**TASKS FOR THIS EXERCISE**.
1. Reproduce the section of the text on leather additives from "Examples of flame" up to and including "the final foam.", swapping "phosphonate esters" for "phosphonic acid esters".
2. Extend the text on leather additives by writing what follows its final sentence.

**SELECTED TEXT**.
● ● ●
Examples of thickeners include those that do not cause the dispersion to become unstable. More preferably, the rheological modifier is a water soluble thickener that is not ionized. Examples of useful thickeners include methyl cellulose ethers, alkali swellable thickeners (e.g., sodium or ammonium neutralized acrylic acid polymers), hydrophobically modified alkali swellable thickeners (e.g., hydrophobically modified acrylic acid copolymers) and associative thickeners (e.g., hydrophobically modified ethylene-oxide-based urethane block copolymers). Preferably the rheological modifier is a methylcellulose ether. The amount of thickener may be any useful amount. Typically the amount of thickener is at least about 0.1% to about 10% by weight of the total weight of the dispersion. Preferably the amount of thickener is between about 0.5% to about 7% by weight. Examples of pigments, include TiO₂, carbon black and other, known pigments.

Pigments are well known in the art and typically present in less than 20% by weight, based on the dried leather.

Examples of flame retardants that may be used in the leathers and methods disclosed herein include those typically used to give enhanced flame retardant properties to a typical latex foam. Such flame retardants include phosphonate esters, phosphate esters, halogenated phosphate esters or a combination thereof. Representative examples of phosphonate esters include dimethylphosphonate (DMMP) and diethyl ethylphosphonate (DEEP). Representative examples of phosphates esters include triethyl phosphate and tricresyl phosphate. When used the phosphonate or phosphate ester flame retardants are present in the final foam at a level of from 0.5 to 30 percent by weight of the final foam.
● ● ●
**ENTRIES SUPPLIED**.

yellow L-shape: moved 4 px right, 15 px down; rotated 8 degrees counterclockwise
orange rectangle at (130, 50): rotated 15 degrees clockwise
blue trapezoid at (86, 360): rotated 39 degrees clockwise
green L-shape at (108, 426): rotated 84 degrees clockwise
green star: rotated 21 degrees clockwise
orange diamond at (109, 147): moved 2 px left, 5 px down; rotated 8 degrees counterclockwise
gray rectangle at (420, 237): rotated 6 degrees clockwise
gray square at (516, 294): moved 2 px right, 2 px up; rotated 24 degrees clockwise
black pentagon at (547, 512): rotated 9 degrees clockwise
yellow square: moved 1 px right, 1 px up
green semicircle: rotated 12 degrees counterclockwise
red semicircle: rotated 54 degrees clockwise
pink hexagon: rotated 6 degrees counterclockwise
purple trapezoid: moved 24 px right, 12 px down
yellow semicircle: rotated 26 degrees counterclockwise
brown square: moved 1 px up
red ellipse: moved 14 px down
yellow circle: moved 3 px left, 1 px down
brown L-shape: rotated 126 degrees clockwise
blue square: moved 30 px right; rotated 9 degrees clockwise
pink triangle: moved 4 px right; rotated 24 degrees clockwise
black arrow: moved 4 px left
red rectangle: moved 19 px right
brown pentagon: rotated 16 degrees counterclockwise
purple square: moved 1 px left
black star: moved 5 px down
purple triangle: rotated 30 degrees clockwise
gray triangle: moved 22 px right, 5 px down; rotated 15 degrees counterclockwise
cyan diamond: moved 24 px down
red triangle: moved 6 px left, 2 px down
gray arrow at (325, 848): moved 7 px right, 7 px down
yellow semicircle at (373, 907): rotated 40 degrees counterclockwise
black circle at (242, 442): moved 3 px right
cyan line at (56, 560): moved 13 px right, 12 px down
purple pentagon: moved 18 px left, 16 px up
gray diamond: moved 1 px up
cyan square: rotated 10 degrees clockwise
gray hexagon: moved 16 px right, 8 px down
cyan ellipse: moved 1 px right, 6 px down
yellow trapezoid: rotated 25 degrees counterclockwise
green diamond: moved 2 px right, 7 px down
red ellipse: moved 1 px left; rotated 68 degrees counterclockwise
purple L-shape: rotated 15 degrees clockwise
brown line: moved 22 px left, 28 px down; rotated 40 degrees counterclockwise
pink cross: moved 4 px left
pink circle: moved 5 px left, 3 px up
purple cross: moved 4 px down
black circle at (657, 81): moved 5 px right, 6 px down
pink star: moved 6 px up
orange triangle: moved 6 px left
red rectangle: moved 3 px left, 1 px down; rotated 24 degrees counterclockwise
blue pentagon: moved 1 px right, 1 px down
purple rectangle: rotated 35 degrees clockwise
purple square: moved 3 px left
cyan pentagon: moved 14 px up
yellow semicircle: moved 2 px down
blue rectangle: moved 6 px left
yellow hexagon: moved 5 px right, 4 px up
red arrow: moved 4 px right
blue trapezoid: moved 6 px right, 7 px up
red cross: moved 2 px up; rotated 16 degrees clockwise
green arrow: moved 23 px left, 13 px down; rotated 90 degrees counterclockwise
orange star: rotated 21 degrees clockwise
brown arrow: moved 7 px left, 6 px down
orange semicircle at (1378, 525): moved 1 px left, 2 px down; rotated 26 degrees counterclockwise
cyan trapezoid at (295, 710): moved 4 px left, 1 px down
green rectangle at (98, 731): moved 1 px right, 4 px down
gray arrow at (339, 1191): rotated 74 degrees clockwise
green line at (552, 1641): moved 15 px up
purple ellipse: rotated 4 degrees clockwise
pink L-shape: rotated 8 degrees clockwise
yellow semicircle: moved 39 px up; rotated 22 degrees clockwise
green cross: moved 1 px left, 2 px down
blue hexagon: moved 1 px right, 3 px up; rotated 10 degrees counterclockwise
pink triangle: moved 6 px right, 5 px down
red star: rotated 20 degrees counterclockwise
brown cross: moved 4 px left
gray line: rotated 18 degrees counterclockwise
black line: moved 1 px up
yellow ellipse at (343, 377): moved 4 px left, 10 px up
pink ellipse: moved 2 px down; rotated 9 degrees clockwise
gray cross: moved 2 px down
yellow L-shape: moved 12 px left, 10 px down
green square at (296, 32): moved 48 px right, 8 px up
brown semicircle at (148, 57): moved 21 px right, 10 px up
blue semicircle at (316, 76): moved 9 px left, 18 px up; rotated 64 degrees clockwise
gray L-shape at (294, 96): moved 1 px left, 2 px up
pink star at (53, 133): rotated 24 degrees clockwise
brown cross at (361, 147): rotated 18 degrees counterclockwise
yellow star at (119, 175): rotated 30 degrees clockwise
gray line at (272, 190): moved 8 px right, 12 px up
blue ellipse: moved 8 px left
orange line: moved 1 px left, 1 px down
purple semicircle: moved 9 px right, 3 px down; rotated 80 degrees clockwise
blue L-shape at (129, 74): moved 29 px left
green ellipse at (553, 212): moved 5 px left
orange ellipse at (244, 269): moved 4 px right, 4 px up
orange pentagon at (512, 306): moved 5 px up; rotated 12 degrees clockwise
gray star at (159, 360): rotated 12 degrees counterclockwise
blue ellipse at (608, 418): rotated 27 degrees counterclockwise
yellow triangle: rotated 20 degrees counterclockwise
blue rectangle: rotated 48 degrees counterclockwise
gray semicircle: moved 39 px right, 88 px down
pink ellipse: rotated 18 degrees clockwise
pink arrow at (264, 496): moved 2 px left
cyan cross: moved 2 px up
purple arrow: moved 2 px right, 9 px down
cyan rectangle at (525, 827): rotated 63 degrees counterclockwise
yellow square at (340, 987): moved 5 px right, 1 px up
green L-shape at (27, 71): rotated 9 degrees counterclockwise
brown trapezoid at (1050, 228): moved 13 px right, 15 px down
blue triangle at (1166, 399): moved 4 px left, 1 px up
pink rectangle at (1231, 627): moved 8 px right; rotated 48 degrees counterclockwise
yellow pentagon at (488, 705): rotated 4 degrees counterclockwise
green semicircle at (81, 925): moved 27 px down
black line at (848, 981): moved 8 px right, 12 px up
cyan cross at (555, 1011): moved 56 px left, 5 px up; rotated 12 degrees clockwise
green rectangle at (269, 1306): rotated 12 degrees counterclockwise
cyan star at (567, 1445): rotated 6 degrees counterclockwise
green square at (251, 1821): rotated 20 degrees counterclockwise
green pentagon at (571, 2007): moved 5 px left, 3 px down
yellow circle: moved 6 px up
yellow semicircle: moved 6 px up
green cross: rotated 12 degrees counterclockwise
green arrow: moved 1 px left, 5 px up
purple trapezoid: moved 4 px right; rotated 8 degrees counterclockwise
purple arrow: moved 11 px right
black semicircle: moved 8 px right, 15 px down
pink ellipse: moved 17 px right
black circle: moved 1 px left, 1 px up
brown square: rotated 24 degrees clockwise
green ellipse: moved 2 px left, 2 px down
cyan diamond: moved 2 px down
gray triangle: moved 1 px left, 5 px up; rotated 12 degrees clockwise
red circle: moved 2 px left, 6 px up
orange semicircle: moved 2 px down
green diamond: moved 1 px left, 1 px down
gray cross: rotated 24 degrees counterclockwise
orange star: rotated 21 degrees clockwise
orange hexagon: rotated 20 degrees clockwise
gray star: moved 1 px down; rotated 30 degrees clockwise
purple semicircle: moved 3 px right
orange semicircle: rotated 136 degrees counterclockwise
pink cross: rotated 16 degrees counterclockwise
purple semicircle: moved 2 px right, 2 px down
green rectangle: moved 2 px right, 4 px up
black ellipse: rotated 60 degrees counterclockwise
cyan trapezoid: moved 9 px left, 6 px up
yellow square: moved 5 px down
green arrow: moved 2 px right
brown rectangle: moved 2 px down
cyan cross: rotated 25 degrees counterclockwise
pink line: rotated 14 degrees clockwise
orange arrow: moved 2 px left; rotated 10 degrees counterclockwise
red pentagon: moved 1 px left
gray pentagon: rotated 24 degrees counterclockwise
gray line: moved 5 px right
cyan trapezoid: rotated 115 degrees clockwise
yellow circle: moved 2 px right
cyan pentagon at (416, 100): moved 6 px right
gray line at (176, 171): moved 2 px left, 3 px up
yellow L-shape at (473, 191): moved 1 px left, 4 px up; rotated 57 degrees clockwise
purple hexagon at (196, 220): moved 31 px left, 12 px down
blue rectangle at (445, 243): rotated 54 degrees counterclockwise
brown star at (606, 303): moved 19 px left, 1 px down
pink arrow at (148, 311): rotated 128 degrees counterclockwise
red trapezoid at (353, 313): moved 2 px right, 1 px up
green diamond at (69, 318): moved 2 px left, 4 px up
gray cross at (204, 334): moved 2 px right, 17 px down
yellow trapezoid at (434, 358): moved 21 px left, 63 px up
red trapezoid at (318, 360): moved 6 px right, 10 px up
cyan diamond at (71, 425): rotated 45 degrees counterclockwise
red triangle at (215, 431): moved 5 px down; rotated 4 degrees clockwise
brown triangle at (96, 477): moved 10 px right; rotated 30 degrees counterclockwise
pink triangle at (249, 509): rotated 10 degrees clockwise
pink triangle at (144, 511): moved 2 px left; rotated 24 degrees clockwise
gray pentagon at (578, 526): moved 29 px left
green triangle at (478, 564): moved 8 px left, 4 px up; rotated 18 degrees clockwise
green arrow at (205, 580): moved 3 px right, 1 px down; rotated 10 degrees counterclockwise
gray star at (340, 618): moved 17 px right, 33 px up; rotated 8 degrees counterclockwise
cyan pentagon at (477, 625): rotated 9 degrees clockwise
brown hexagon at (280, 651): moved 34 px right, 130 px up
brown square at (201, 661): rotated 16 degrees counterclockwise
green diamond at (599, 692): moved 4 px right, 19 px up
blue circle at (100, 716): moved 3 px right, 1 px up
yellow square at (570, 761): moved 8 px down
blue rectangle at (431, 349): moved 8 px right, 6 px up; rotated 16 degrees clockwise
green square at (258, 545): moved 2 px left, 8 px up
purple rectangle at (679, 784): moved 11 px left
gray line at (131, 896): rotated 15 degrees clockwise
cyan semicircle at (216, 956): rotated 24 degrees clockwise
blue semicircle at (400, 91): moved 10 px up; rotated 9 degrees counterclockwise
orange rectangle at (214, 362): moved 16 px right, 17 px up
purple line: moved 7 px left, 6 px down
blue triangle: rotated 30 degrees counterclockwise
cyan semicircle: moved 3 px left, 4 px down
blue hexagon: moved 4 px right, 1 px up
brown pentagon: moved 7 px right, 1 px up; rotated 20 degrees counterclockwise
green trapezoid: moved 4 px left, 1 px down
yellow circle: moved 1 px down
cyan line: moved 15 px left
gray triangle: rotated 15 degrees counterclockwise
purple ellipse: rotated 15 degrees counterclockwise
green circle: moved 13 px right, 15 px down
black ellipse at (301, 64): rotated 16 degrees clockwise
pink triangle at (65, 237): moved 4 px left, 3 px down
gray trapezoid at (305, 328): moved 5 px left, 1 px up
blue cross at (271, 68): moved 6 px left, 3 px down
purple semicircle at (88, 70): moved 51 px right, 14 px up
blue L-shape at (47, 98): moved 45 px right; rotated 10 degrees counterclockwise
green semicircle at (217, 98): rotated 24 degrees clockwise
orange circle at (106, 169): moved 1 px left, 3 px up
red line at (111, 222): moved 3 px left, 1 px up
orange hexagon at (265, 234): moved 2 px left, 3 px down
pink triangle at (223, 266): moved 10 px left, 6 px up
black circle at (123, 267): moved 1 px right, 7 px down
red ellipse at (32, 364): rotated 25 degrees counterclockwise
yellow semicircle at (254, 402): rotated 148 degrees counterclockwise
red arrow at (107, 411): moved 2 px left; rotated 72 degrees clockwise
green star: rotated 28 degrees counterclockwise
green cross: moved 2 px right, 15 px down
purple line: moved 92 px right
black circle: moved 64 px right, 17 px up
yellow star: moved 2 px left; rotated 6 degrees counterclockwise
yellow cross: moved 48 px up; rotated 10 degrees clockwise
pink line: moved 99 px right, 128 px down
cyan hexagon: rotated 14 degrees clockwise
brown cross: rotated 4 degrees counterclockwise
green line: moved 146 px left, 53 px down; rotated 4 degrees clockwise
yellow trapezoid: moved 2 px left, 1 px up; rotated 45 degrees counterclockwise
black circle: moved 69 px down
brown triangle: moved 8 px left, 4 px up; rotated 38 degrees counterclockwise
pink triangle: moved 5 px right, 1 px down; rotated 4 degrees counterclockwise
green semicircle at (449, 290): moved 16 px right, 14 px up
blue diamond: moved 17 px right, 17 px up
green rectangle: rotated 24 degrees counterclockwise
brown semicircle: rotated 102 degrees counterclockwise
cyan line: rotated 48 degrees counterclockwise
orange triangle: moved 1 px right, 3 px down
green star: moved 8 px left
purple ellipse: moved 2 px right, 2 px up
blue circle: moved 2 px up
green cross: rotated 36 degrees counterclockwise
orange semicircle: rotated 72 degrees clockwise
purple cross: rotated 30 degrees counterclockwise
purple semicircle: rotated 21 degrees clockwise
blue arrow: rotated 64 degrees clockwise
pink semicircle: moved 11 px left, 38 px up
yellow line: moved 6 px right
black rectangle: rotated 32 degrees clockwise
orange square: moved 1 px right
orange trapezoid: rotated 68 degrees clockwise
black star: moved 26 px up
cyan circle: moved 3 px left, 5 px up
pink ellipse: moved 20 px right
● ● ●
**ANSWERS FOR THE EXERCISE**.
1.
Examples of flame retardants that may be used in the leathers and methods disclosed herein include those typically used to give enhanced flame retardant properties to a typical latex foam. Such flame retardants include phosphonic acid esters, phosphate esters, halogenated phosphate esters or a combination thereof. Representative examples of phosphonic acid esters include dimethylphosphonate (DMMP) and diethyl ethylphosphonate (DEEP). Representative examples of phosphates esters include triethyl phosphate and tricresyl phosphate. When used the phosphonate or phosphate ester flame retardants are present in the final foam at a level of from 0.5 to 30 percent by weight of the final foam.

2.
Representative examples of halogenated phosphate esters include 2-chloroethanol phosphate (C₆H₁₂Cl₂O₄P); 1-chloro-2-propanol phosphate [tris(1-chloro-2-propyl)phosphate] (C₉H₁₈Cl₃O₄P) (TCPP); 1,3-Dichloro-2-Propanol Phosphate (C₉H₁₅Cl₆O₄P) also called tris(1,3-dichloro-2-propyl)phosphate; tri(2-chloroethyl)phosphate; tri(2,2-dichloroisopropyl)phosphate; tri(2,3-dibromopropyl)phosphate; tri(1,3-dichloropropyl)phosphate; tetrakis(2-chloroethyl)ethylene diphosphate; bis(2-chloroethyl) 2-chloroethylphosphonate; diphosphates[2-chloroethyl diphosphate]; tetrakis(2-chloroethyl)ethylenediphosphate; tris-(2-chloroethyl)-phosphate, tris-(2-chloropropyl)phosphate, tris-(2,3-dibromopropyl)-phosphate, tris(1,3-dichloropropyl)phosphate tetrakis(2-chloroethyl-ethylene diphosphate and tetrakis(2-chloroethyl)ethyleneoxyethylenediphosphate. When used as a flame retardant, the halogenated phosphate ester will comprise 0.5 to 30 percent by weight of the final foam.

Dehydratable flame retardants, such as alkali silicates, zeolites or other hydrated phosphates, borosilicates or borates, alumina hydroxides, cyanuric acid derivatives, powdered melamine, graphites, mica, vermiculites, perlites, aluminohydrocalcite, hydromagnesite, thaumasite, wermlandite, Al₂O₃.3H₂O, may also be used.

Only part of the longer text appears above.